[Data items]

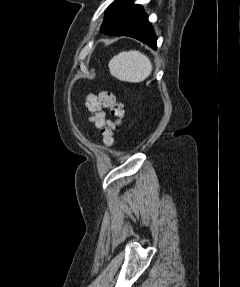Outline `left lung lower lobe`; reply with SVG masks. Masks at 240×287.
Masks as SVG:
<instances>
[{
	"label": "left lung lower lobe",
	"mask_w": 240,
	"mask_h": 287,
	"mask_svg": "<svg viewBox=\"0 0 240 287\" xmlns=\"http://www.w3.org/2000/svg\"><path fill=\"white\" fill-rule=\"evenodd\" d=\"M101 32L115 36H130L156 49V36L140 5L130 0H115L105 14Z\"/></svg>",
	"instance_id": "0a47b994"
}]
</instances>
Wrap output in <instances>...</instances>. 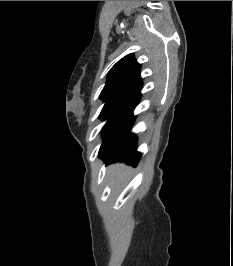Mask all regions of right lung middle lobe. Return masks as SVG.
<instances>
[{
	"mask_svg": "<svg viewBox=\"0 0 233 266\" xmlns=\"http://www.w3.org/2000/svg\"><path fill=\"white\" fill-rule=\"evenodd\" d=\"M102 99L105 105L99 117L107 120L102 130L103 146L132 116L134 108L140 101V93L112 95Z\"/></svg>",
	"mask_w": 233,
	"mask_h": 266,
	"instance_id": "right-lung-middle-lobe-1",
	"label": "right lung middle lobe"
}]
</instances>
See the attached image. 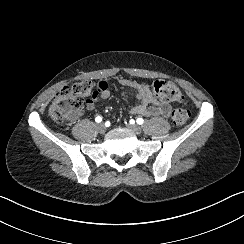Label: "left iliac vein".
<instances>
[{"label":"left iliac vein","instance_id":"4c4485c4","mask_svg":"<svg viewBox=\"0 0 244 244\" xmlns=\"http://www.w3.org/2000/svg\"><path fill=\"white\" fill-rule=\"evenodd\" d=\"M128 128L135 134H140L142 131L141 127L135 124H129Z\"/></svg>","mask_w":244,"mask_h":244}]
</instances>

### WRITTEN INSTRUCTION
Write out the items word for word, from their first line through the line that contains "32L115 36H130L156 49V36L140", with that line included, and omit the pictures.

### TASK RESPONSE
Outline `left lung lower lobe`; reply with SVG masks. Masks at 240×287.
Masks as SVG:
<instances>
[{
	"label": "left lung lower lobe",
	"mask_w": 240,
	"mask_h": 287,
	"mask_svg": "<svg viewBox=\"0 0 240 287\" xmlns=\"http://www.w3.org/2000/svg\"><path fill=\"white\" fill-rule=\"evenodd\" d=\"M101 32L115 36H130L156 49V36L140 5L130 0H115L105 14Z\"/></svg>",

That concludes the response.